→ **Exercise goal**
The listing below is to be written out word for word, minus its images.
##### Data supplied #####
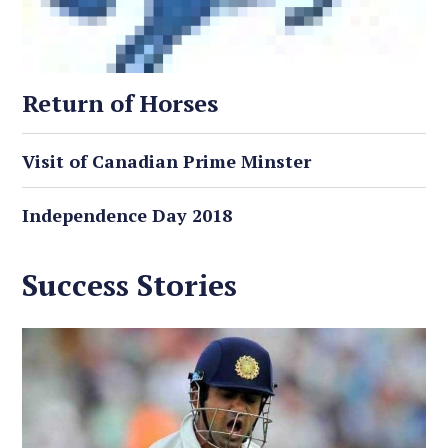
Return of Horses
Visit of Canadian Prime Minster
Independence Day 2018
Success Stories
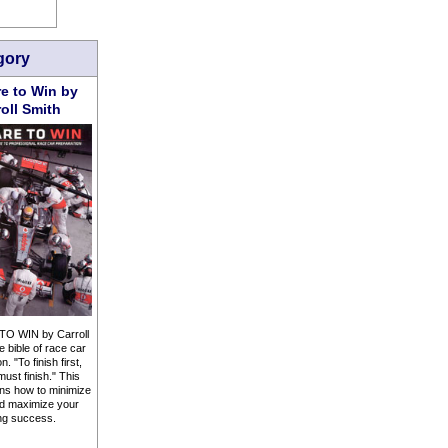
gory
e to Win by
roll Smith
O WIN by Carroll
e bible of race car
. "To finish first,
must finish." This
ns how to minimize
d maximize your
ng success.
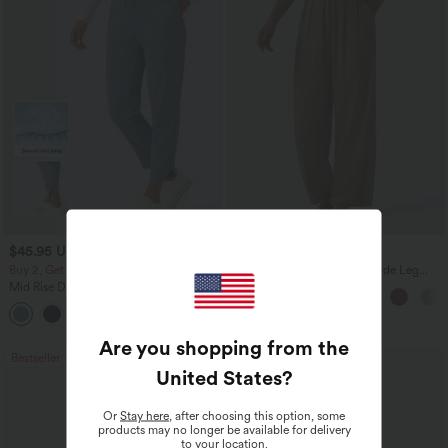
$45.95 USD
$27.95 USD
Buy 2, Get 1 Free
High Waisted Drawstring Wide Leg
Casual Linen-Blend Pants with Pockets
Mid Rise Drawstring Curved Hem Quick
Dry Golf Tapered Pants with Pockets-
+2
UPF40+
Are you shopping from the
Bestseller
United States
?
Or
Stay here
, after choosing this option, some
products may no longer be available for delivery
to your location.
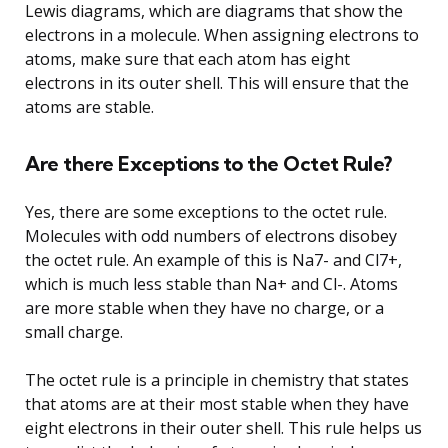
Lewis diagrams, which are diagrams that show the
electrons in a molecule. When assigning electrons to
atoms, make sure that each atom has eight
electrons in its outer shell. This will ensure that the
atoms are stable.
Are there Exceptions to the Octet Rule?
Yes, there are some exceptions to the octet rule.
Molecules with odd numbers of electrons disobey
the octet rule. An example of this is Na7- and Cl7+,
which is much less stable than Na+ and Cl-. Atoms
are more stable when they have no charge, or a
small charge.
The octet rule is a principle in chemistry that states
that atoms are at their most stable when they have
eight electrons in their outer shell. This rule helps us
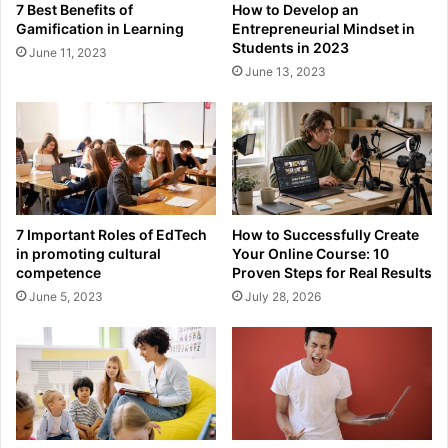
7 Best Benefits of
How to Develop an
Gamification in Learning
Entrepreneurial Mindset in
Students in 2023
June 11, 2023
June 13, 2023
7 Important Roles of EdTech
How to Successfully Create
in promoting cultural
Your Online Course: 10
competence
Proven Steps for Real Results
June 5, 2023
July 28, 2026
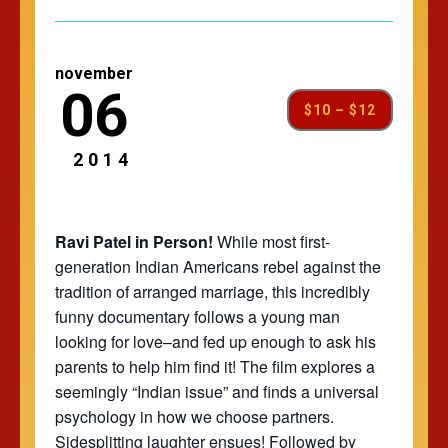
november
06
$10 – $12
2014
Ravi Patel in Person!
While most first-
generation Indian Americans rebel against the
tradition of arranged marriage, this incredibly
funny documentary follows a young man
looking for love–and fed up enough to ask his
parents to help him find it! The film explores a
seemingly “Indian issue” and finds a universal
psychology in how we choose partners.
Sidesplitting laughter ensues! Followed by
#####
→ **Response for this exercise**
Return of Horses
Visit of Canadian Prime Minster
Independence Day 2018
Success Stories
gory
e to Win by
roll Smith
O WIN by Carroll
e bible of race car
. "To finish first,
must finish." This
ns how to minimize
d maximize your
ng success.
$45.95 USD
$27.95 USD
Buy 2, Get 1 Free
High Waisted Drawstring Wide Leg
Casual Linen-Blend Pants with Pockets
Mid Rise Drawstring Curved Hem Quick
Dry Golf Tapered Pants with Pockets-
+2
UPF40+
Are you shopping from the
Bestseller
United States
?
Or
Stay here
, after choosing this option, some
products may no longer be available for delivery
to your location.
Lewis diagrams, which are diagrams that show the
electrons in a molecule. When assigning electrons to
atoms, make sure that each atom has eight
electrons in its outer shell. This will ensure that the
atoms are stable.
Are there Exceptions to the Octet Rule?
Yes, there are some exceptions to the octet rule.
Molecules with odd numbers of electrons disobey
the octet rule. An example of this is Na7- and Cl7+,
which is much less stable than Na+ and Cl-. Atoms
are more stable when they have no charge, or a
small charge.
The octet rule is a principle in chemistry that states
that atoms are at their most stable when they have
eight electrons in their outer shell. This rule helps us
7 Best Benefits of
How to Develop an
Gamification in Learning
Entrepreneurial Mindset in
Students in 2023
June 11, 2023
June 13, 2023
7 Important Roles of EdTech
How to Successfully Create
in promoting cultural
Your Online Course: 10
competence
Proven Steps for Real Results
June 5, 2023
July 28, 2026
november
06
$10 – $12
2014
Ravi Patel in Person!
While most first-
generation Indian Americans rebel against the
tradition of arranged marriage, this incredibly
funny documentary follows a young man
looking for love–and fed up enough to ask his
parents to help him find it! The film explores a
seemingly “Indian issue” and finds a universal
psychology in how we choose partners.
Sidesplitting laughter ensues! Followed by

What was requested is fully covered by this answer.